When searching ‘China music industry’ on Google, the first result is an article from Quartz ‘Why is China’s music market still so small?’ With 975 million music listeners, the statistics suggest the value of China’s music market is that of 7.8% of the UK (2016). Zhangran, founder of Sound of the Xity, is among the industry pioneers to tap the great potential of China’s music market. He founded the one and only music conference six years ago to export Chinese music culture to the world. In 2014, Modern Sky, a big player in the Chinese music scene bought Sound of the Xity and started a more international approach through their music network. The conference now is an effective international music industry trade event with high level of delegations and large number of international exhibitions.

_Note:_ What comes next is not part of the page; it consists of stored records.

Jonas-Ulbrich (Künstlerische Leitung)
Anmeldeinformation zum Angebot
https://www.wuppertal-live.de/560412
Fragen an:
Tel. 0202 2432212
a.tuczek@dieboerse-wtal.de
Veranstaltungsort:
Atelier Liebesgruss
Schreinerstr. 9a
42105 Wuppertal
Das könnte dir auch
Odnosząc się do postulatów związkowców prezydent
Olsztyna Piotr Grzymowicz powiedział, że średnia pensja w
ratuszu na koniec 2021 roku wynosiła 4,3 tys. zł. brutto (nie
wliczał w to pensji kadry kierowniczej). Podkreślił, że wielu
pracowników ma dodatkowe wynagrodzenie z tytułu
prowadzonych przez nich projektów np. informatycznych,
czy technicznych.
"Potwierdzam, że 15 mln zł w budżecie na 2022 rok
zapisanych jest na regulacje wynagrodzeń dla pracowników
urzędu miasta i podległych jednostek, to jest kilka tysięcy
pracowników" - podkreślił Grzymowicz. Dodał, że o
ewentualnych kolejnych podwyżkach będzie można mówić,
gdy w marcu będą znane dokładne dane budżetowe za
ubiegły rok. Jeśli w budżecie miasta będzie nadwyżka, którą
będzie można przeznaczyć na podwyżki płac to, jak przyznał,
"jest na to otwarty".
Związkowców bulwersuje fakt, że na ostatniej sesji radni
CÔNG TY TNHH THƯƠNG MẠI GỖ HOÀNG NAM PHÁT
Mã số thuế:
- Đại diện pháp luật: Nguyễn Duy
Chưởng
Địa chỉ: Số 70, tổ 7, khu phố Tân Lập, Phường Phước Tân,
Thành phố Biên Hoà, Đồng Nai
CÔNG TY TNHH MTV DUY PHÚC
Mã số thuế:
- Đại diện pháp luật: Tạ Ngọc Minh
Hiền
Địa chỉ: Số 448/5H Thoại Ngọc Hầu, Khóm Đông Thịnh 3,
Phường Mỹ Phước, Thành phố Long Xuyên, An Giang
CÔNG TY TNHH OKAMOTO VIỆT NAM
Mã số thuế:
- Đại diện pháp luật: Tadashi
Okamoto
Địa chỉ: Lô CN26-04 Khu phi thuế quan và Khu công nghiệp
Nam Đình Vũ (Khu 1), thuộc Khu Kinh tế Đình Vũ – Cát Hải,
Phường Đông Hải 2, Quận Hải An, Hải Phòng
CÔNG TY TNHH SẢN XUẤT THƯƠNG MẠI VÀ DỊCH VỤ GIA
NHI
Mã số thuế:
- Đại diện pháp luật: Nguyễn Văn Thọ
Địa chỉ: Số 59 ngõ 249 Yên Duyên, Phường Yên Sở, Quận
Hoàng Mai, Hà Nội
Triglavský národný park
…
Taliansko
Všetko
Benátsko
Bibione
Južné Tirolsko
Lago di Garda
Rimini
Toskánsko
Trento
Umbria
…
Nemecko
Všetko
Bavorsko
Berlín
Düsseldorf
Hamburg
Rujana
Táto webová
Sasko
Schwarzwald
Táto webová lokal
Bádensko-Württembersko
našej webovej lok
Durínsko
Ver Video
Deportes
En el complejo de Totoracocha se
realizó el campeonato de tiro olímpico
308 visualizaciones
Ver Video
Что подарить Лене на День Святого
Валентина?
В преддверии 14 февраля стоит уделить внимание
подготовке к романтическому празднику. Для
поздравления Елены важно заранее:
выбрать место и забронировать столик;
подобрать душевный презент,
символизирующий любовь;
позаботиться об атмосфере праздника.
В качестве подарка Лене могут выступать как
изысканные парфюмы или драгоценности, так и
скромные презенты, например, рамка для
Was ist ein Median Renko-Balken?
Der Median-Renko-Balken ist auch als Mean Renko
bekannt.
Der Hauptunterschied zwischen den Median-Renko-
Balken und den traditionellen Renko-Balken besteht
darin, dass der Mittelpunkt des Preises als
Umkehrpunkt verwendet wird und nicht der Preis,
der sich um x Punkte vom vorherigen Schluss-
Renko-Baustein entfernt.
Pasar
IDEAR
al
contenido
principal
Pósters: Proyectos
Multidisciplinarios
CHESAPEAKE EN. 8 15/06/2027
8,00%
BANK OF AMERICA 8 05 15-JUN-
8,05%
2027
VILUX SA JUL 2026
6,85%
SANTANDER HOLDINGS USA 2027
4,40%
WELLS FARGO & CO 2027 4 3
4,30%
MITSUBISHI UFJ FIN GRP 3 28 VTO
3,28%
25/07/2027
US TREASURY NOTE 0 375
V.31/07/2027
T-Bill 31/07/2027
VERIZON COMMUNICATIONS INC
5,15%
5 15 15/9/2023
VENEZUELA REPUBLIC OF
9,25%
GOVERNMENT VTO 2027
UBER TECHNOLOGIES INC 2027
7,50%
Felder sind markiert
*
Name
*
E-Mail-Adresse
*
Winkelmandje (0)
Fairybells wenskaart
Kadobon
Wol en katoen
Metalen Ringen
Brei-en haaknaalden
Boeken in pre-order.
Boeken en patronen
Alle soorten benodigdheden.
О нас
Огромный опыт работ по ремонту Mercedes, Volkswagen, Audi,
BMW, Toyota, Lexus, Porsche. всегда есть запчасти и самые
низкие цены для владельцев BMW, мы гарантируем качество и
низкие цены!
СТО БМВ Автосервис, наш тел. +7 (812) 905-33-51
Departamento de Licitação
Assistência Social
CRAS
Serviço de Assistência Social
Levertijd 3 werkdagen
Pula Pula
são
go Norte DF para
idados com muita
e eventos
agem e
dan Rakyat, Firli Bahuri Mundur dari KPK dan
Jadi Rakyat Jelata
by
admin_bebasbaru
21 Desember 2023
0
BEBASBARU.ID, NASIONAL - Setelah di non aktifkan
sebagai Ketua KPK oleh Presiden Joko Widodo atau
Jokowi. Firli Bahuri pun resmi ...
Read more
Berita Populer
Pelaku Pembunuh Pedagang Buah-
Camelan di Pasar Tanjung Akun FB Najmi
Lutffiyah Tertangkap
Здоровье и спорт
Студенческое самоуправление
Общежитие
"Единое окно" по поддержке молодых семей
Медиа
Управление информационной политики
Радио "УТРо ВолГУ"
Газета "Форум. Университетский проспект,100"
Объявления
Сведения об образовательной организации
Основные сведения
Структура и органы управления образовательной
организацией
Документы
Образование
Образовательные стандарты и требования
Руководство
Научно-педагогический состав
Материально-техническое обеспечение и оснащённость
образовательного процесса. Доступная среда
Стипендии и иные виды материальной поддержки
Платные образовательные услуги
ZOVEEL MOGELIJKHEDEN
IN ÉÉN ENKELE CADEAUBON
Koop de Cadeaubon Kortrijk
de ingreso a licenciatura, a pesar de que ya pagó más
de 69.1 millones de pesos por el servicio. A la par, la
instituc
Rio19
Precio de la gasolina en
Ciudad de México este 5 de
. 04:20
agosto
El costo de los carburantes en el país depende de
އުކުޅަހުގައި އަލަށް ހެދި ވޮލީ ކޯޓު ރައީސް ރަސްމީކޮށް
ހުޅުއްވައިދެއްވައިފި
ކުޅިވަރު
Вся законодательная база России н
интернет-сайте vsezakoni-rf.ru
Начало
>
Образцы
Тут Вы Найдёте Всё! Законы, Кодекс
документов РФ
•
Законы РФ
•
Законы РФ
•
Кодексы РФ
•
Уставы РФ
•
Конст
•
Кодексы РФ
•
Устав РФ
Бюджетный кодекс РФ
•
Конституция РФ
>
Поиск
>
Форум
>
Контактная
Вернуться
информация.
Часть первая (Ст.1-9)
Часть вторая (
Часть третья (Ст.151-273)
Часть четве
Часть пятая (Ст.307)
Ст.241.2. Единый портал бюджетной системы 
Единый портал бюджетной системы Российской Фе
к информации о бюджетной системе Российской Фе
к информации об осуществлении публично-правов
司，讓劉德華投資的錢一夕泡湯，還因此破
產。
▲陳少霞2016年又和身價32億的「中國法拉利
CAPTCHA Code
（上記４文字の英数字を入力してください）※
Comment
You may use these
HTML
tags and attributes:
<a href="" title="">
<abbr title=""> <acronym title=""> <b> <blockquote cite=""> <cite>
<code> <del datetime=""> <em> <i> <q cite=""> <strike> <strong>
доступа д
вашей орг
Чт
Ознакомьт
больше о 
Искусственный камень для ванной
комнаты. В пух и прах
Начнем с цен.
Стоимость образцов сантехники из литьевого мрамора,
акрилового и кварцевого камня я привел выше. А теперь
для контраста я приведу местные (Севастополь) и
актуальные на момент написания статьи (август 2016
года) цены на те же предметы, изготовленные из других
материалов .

This year, the British Council brought a delegation of four to the conference with hopes of better understanding China’s music industry and to lay the groundwork for possible future collaboration. In addition, the British Council also supported three music bands to perform at the conference and at the Strawberry Music Festival in Shanghai and Kunming (the Strawberry Beijing Music Festival was cancelled). Beyond that, the conference presented some intriguing topics on digital streaming and music licensing in China.  


Music Festivals

Music festival season in China roughly last from May to October each year. Recent years have seen some formalisation of the process to set up a festival. An organiser must submit every details of the line up including performers, songs, and lyrics. The process usually takes about a month but sometimes the results can be delivered at the last minute- Beijing Strawberry Music Festival this year was cancelled quite suddenly.